»»

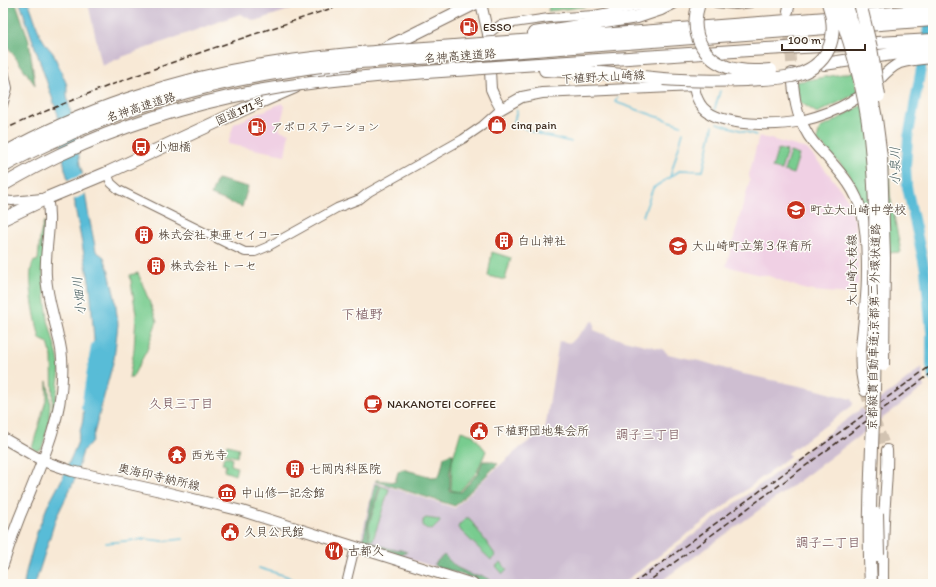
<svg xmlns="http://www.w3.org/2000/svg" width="936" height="587" font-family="Itim,'Klee One',sans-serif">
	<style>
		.built { fill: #f0d0e4 }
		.industrial { fill: #cebed1 }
		.green { fill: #78cc8f; stroke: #5a7b56 }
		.forest { fill: #62b07a; stroke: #4e6d4c }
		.water { fill: #59bcd7; stroke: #4a737a }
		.pier { fill: #f8e9d6 }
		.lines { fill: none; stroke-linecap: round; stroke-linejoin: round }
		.stream { stroke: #59bcd7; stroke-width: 1.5 }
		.river { stroke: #59bcd7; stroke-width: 10 }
		.major-tunnel { stroke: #d2c3b1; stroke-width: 10; stroke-dasharray: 10 5; stroke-linecap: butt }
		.minor-casing { stroke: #7d6d5e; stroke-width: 10 }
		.major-casing { stroke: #7d6d5e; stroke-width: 12 }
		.highway-casing { stroke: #7d6d5e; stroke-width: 14 }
		.minor { stroke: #fff; stroke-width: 8 }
		.major { stroke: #fff; stroke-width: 10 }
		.highway { stroke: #fff; stroke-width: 12 }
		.rail { stroke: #3b2a1e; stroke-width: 1.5; stroke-dasharray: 6 3; stroke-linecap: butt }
		.highway-bridge-casing { stroke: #7d6d5e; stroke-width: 14; stroke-linecap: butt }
		.highway-bridge { stroke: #fff; stroke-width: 12 }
		.labels { text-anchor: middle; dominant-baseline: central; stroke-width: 3; stroke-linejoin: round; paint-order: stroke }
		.poi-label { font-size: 12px; fill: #3b2a1e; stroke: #fdfcf7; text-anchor: start }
		.street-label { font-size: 12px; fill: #3b2a1e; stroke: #fdfcf7 }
		.water-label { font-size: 13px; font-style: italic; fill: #465d5f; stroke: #fdfcf7 }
		.neighbourhood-label { font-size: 13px; fill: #714c53; stroke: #fdfcf7 }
		.quarter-label { font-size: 14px; fill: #714c53; stroke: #fdfcf7 }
	</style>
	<rect width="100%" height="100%" fill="#fdfcf7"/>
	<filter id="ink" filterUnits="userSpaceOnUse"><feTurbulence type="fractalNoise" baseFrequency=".025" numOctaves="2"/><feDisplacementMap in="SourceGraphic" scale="8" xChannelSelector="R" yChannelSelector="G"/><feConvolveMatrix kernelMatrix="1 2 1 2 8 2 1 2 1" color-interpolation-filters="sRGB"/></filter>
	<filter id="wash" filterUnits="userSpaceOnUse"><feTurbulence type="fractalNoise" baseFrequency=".012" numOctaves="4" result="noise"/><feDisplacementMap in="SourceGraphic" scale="16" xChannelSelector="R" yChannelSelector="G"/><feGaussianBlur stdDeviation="0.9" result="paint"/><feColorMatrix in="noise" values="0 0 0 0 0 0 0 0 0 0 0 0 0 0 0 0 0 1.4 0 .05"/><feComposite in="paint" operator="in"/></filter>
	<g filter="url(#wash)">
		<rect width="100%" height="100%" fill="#f8e9d6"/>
		<path class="built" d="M282 103 285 106 279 130 289 133 285 155 228 144 234 124Z
			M759 136 807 149 829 174 846 197 855 222 858 253V284L850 294 813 291 803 289 766 275H760L726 266 750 180 749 175Z"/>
		<path class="industrial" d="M88 3H310L255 21 240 14 122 57 102 66Z
			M592 321 594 322V330L611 337 662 349 668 354 704 362 739 373 814 389 847 398 851 399 853 403 852 406 788 453 790 456 622 584H489L364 545 361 540 374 482 455 508 483 480 521 447 545 430 559 341 571 343Z
			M922 367 924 387 799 481 657 584H628L862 408 864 410 900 385Z"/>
		<path class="green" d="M550 3H616L548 11Z
			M854 72 858 93 817 113 800 102 795 82Z
			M867 102 874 104 885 119 889 157 890 195 901 252 873 254 857 188 848 172 817 140 820 128 831 123Z
			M778 149 787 151 781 170 772 168Z
			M790 152 799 155 793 174 784 171Z
			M44 221 43 276 48 320 58 357 60 370 53 420 52 357 48 343 40 339C36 321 26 279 33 262L38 260 40 236Z
			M492 252 511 258 505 280 488 276Z
			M138 273 157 321 147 350 132 378H129L134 350 136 314 130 275Z
			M47 381C53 403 49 427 42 448L37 451 32 448 47 397Z
			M461 431 473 435 486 451 477 472 459 492 451 490 452 461Z
			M227 445 239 448 237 457 225 454Z
			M224 456 232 458 231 465 237 467 235 475 224 471 226 465 222 464Z
			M381 486 389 489 373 540 369 539V525Z
			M426 518 439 520 440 522 432 530 425 528 423 525V520Z
			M466 518H469L494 553 495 556 491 560 458 528 459 525Z
			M501 562 507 570 503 574 496 566Z"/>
		<path class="forest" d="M3 3H16L29 41 35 85 3 40Z
			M217 179 248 187 242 207 211 195Z
			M449 454H453L450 471V491L461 492 478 473 483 461H491L498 464 455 506 375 481 377 480 395 482 398 472 402 469 436 478 440 474 444 457Z
			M375 484 380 485 368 525 369 541 390 549 401 550 407 552 401 555 365 543 363 541Z
			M444 555 456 567 474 576 481 575 497 584H492L435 566 434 564Z"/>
		<path class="water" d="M20 3H29L40 35 47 46 53 53 67 85V96L77 141 80 165 82 172 88 212 96 251 104 257 109 272 115 298 118 324 114 359 92 441 83 451 75 479 56 518 35 584H24L26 572 36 535 47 507 61 481 77 444 83 419 84 402 90 389 93 377 94 340 90 286 75 207V203L65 169 57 123 58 115Z"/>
		<path class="pier" d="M84 174 87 193 73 200 67 181Z"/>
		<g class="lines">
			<path class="stream" d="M617 97 615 102 681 125
				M517 110 514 122C530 134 552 137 571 142
				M714 111 720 91
				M717 123 756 135
				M670 177 681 170 703 171 713 126
				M643 216 653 188 670 177 683 132
				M106 543 145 539 163 541 183 539
				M259 568 286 576 302 584"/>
			<path class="river" d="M930 3 927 37 908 138 906 166 907 187 925 270 931 332V364L933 377
				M86 407 96 346"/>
		</g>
	</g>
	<g filter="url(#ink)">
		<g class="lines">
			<path class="major-tunnel" d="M788 23 792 73
				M865 391 870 408 887 450"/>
			<defs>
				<path id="minor" d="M716 3 736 5 751 3
					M488 34 500 25 549 18 594 15 656 3
					M3 66 8 88 3 105
					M107 173 111 183 119 190 228 244 245 252H255L267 247 337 208 360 199 369 192 463 139 482 126 501 109
					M3 200 12 201 42 198
					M346 584 355 547"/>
				<path id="major" d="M481 3 488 34 491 89 495 98 501 109 522 97 542 93 694 86C695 94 698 102 703 108 721 127 777 126 801 121 818 117 837 110 852 101 859 97 866 93 872 87 881 79 888 68 900 63 910 60 923 59 933 58
					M788 11 790 3
					M792 73C794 93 795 113 806 131 810 140 818 148 825 155 841 173 856 189 862 213 868 237 868 282 865 307 863 338 856 360 865 391
					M3 438 43 461 72 471 165 492 242 511 473 584
					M3 565C10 542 18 519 28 497 43 459 61 419 62 378 63 364 62 349 58 336 54 316 47 297 46 276 44 250 53 224 47 198
					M883 584C883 557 883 530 885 503 886 485 888 468 887 450"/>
				<path id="highway" d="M534 33 637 17 661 9 673 3
					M508 42 933 10
					M380 51 476 3
					M508 52 933 20
					M824 64 933 48
					M508 66 749 50 933 40
					M545 70 602 73 663 79
					M314 80 353 64
					M3 219 47 198 107 173 253 105 295 87"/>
			</defs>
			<use href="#minor" class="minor-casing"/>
			<use href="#major" class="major-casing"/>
			<use href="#highway" class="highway-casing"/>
			<use href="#minor" class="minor"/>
			<use href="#major" class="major"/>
			<use href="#highway" class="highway"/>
			<path class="rail" d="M3 130C114 79 232 42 347 3
				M633 584 933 364
				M645 584 933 372"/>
			<defs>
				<path id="highway-bridge" d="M699 3C688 36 705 65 740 70 751 72 761 71 771 70
					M836 3C855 53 868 105 872 158 876 199 876 241 875 282 875 328 875 375 873 421 871 476 868 530 871 584
					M846 3 867 70 876 119 881 157 884 258 883 365
					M860 3 871 48 879 96
					M663 79C691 81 718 81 746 80 761 79 777 79 792 76 829 67 840 38 828 3
					M3 154C79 111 176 79 263 65 344 52 426 48 508 42
					M3 167C25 153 50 143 74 132 142 102 214 82 288 71 360 59 435 58 508 52
					M3 185C22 174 40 164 59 155 122 125 190 104 258 91 340 76 425 73 508 66
					M877 514 878 555"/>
			</defs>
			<use href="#highway-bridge" class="highway-bridge-casing"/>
			<use href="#highway-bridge" class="highway-bridge"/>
		</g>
	</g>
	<defs>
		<symbol id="fuel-disc" viewBox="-11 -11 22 22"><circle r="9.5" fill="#c8321e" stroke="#fdfcf7"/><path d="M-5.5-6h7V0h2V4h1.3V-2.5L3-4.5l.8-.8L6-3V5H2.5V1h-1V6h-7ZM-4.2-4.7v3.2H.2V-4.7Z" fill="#fff"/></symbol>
		<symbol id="shop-disc" viewBox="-11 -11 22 22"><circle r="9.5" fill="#c8321e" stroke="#fdfcf7"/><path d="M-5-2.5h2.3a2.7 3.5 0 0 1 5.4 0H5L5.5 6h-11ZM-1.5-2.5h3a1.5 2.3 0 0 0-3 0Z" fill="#fff"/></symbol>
		<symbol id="bus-disc" viewBox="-11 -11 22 22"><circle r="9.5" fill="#c8321e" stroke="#fdfcf7"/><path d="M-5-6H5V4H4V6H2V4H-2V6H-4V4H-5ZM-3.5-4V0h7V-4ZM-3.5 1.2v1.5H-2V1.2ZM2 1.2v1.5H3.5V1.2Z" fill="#fff"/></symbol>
		<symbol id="school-disc" viewBox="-11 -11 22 22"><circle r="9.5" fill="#c8321e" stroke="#fdfcf7"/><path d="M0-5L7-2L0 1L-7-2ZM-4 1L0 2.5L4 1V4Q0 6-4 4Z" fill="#fff"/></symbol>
		<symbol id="building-disc" viewBox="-11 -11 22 22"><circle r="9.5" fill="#c8321e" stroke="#fdfcf7"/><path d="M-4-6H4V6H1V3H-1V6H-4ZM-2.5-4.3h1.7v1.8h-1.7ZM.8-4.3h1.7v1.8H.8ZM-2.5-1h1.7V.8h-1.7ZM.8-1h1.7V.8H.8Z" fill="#fff"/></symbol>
		<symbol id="cafe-disc" viewBox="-11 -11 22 22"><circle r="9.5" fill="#c8321e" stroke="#fdfcf7"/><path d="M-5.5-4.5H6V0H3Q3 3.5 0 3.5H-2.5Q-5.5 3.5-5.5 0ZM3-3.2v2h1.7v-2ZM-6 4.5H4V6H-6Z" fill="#fff"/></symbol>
		<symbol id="civic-disc" viewBox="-11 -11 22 22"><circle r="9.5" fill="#c8321e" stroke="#fdfcf7"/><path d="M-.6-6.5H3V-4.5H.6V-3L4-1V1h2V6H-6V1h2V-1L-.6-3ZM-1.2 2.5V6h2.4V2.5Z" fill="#fff"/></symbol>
		<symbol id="temple-disc" viewBox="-11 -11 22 22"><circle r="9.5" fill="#c8321e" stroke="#fdfcf7"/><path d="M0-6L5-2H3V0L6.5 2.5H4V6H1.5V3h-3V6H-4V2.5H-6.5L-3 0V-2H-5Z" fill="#fff"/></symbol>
		<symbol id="museum-disc" viewBox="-11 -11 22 22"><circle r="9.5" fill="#c8321e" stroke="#fdfcf7"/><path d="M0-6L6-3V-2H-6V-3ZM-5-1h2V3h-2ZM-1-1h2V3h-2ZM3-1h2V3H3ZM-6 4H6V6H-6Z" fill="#fff"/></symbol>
		<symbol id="restaurant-disc" viewBox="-11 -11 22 22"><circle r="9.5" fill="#c8321e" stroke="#fdfcf7"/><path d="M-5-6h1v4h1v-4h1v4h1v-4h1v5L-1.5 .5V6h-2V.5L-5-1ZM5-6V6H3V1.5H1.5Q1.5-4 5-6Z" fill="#fff"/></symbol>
	</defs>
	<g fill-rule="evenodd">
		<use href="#fuel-disc" x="458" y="16" width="22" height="22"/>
		<use href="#shop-disc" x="486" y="114" width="22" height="22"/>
		<use href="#fuel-disc" x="246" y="116" width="22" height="22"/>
		<use href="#bus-disc" x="130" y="136" width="22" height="22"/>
		<use href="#school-disc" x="785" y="199" width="22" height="22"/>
		<use href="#building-disc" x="133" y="224" width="22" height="22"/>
		<use href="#building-disc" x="493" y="230" width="22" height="22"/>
		<use href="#school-disc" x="667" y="235" width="22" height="22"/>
		<use href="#building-disc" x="145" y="255" width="22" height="22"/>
		<use href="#cafe-disc" x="362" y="393" width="22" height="22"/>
		<use href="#civic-disc" x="468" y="420" width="22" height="22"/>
		<use href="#temple-disc" x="166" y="444" width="22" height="22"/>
		<use href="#building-disc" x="284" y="458" width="22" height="22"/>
		<use href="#museum-disc" x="216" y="482" width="22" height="22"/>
		<use href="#civic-disc" x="219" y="521" width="22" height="22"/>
		<use href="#restaurant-disc" x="323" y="540" width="22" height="22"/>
	</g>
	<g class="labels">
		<g class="poi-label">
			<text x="483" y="27">ESSO</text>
			<text x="511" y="125">cinq pain</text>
			<text x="271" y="127">アポロステーション</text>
			<text x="155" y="147">小畑橋</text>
			<text x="810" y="210">町立大山崎中学校</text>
			<text x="158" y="235">株式会社 東亜セイコー</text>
			<text x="518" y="241">白山神社</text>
			<text x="692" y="246">大山崎町立第３保育所</text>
			<text x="170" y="266">株式会社 トーセ</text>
			<text x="387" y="404">NAKANOTEI COFFEE</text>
			<text x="493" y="431">下植野団地集会所</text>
			<text x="191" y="455">西光寺</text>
			<text x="309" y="469">七岡内科医院</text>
			<text x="241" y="493">中山修一記念館</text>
			<text x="244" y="532">久貝公民館</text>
			<text x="348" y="551">古都久</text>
		</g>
		<g class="street-label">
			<text transform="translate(460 56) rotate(-4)">名神高速道路</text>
			<text transform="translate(603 77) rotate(-3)">下植野大山崎線</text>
			<text transform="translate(141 107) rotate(-18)">名神高速道路</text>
			<text transform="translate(240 111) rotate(-24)">国道171号</text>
			<text transform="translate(852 270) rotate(-90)">大山崎大枝線</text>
			<text transform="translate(874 327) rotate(-89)">京都縦貫自動車道;京都第二外環状道路</text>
			<text transform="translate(159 477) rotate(13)">奥海印寺納所線</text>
		</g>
		<g class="water-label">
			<text transform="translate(895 166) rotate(-91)">小泉川</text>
			<text transform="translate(79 296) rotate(-96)">小畑川</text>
		</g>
		<g class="neighbourhood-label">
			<text x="181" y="403">久貝三丁目</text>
			<text x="648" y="434">調子三丁目</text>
			<text x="828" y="542">調子二丁目</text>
		</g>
		<g class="quarter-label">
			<text x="362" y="314">下植野</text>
		</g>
	</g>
	<rect width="936" height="587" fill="none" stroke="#fdfcf7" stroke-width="16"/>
	<path d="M782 44v6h83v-6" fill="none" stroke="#3b2a1e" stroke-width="2"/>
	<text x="788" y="44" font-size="12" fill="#3b2a1e" stroke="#fdfcf7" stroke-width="3" paint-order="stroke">100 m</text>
</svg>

««

YOUR TASK: Of the entries listed above, reproduce only the lines starting at the line containing "M44 221 43 276" and ending at the line containing "931 332V364L933 377". Include both, exactly as they stand.

EXERCISE ANSWER:
			M44 221 43 276 48 320 58 357 60 370 53 420 52 357 48 343 40 339C36 321 26 279 33 262L38 260 40 236Z
			M492 252 511 258 505 280 488 276Z
			M138 273 157 321 147 350 132 378H129L134 350 136 314 130 275Z
			M47 381C53 403 49 427 42 448L37 451 32 448 47 397Z
			M461 431 473 435 486 451 477 472 459 492 451 490 452 461Z
			M227 445 239 448 237 457 225 454Z
			M224 456 232 458 231 465 237 467 235 475 224 471 226 465 222 464Z
			M381 486 389 489 373 540 369 539V525Z
			M426 518 439 520 440 522 432 530 425 528 423 525V520Z
			M466 518H469L494 553 495 556 491 560 458 528 459 525Z
			M501 562 507 570 503 574 496 566Z"/>
		<path class="forest" d="M3 3H16L29 41 35 85 3 40Z
			M217 179 248 187 242 207 211 195Z
			M449 454H453L450 471V491L461 492 478 473 483 461H491L498 464 455 506 375 481 377 480 395 482 398 472 402 469 436 478 440 474 444 457Z
			M375 484 380 485 368 525 369 541 390 549 401 550 407 552 401 555 365 543 363 541Z
			M444 555 456 567 474 576 481 575 497 584H492L435 566 434 564Z"/>
		<path class="water" d="M20 3H29L40 35 47 46 53 53 67 85V96L77 141 80 165 82 172 88 212 96 251 104 257 109 272 115 298 118 324 114 359 92 441 83 451 75 479 56 518 35 584H24L26 572 36 535 47 507 61 481 77 444 83 419 84 402 90 389 93 377 94 340 90 286 75 207V203L65 169 57 123 58 115Z"/>
		<path class="pier" d="M84 174 87 193 73 200 67 181Z"/>
		<g class="lines">
			<path class="stream" d="M617 97 615 102 681 125
				M517 110 514 122C530 134 552 137 571 142
				M714 111 720 91
				M717 123 756 135
				M670 177 681 170 703 171 713 126
				M643 216 653 188 670 177 683 132
				M106 543 145 539 163 541 183 539
				M259 568 286 576 302 584"/>
			<path class="river" d="M930 3 927 37 908 138 906 166 907 187 925 270 931 332V364L933 377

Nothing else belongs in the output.